Top 5: Weird + Wonderful Martinis in LondonBy scarlett cayford
I’ve been a devotee of Irish chick-lit queen Marian Keyes for an (embarrassing) length of time now. And while the author herself is dry, her characters are fond, sometimes overly so, of a drink or nine, often in the form of what she terms “Complicated Martinis”.
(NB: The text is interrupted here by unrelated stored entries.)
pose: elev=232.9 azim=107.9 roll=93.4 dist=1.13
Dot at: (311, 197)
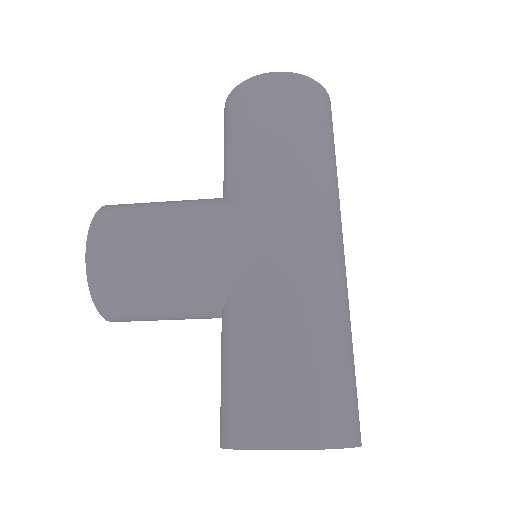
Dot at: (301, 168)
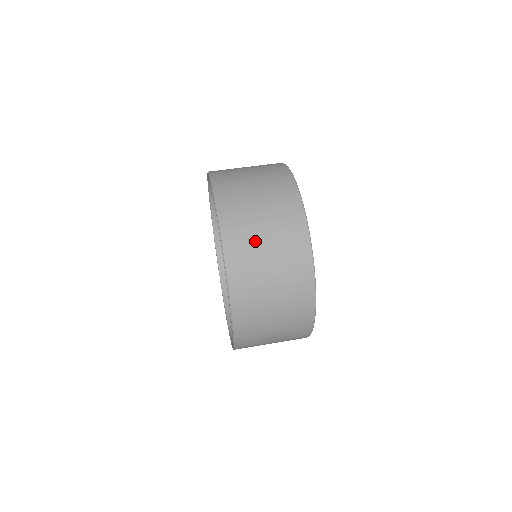
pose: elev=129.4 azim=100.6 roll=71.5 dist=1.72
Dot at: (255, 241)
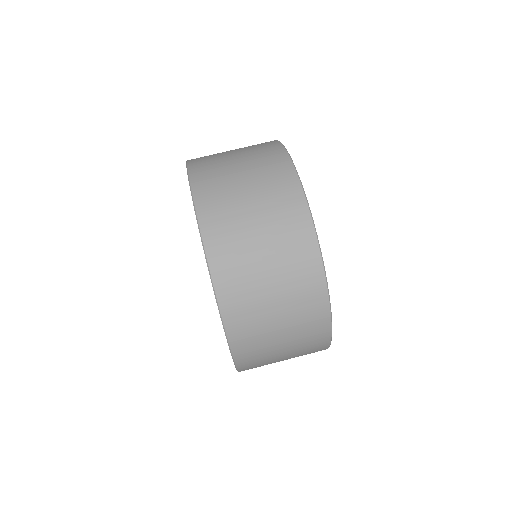
Dot at: (259, 296)
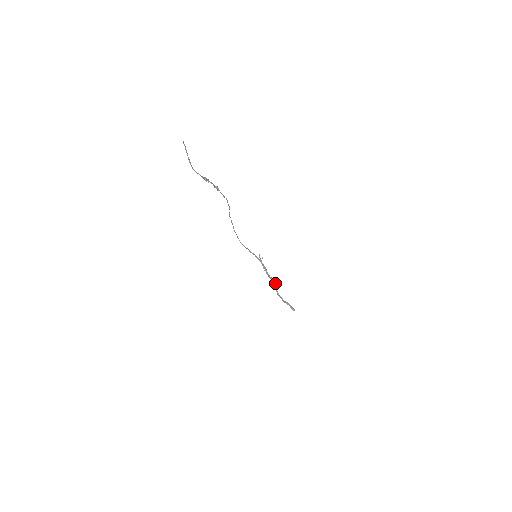
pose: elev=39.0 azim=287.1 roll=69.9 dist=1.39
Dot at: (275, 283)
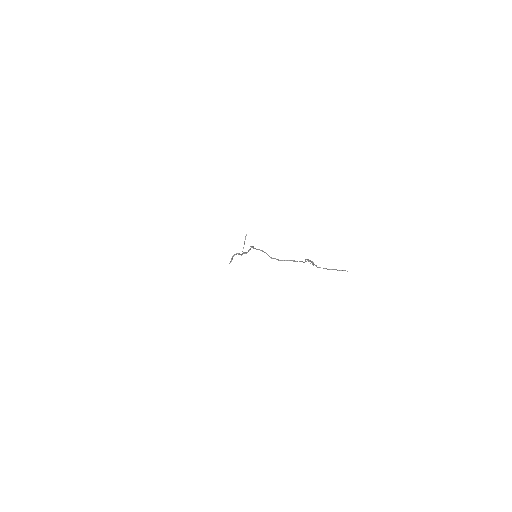
Dot at: (239, 254)
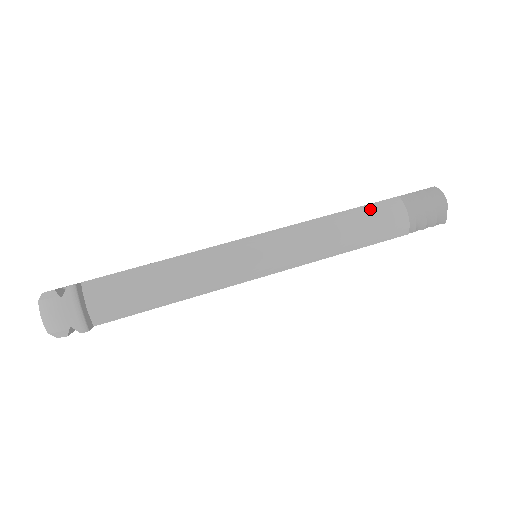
An unfortunate tendency to allow my love of literature to leak into aspects of my everyday life, combined with a fondness for eating mustard out of the jar, has developed into my own strident passion for Complicated Martinis. And by that I’m not talking lychee, I’m not advocating cranberry – I like the flavours paired with my martinis to pack the same potent punch of the spirits therein. I can feel the headshakes of purists, who believe the martini, pure and perfect in its signature glass, should remain un-tampered with – but I entreat them to bend.
To that end I’ve plumbed the best of London’s Complicated Martini Offerings – some of which I’ve tried and some of which are on my to-do list. There’s enough here to make a meal of martinis, though I probably shouldn’t advocate that.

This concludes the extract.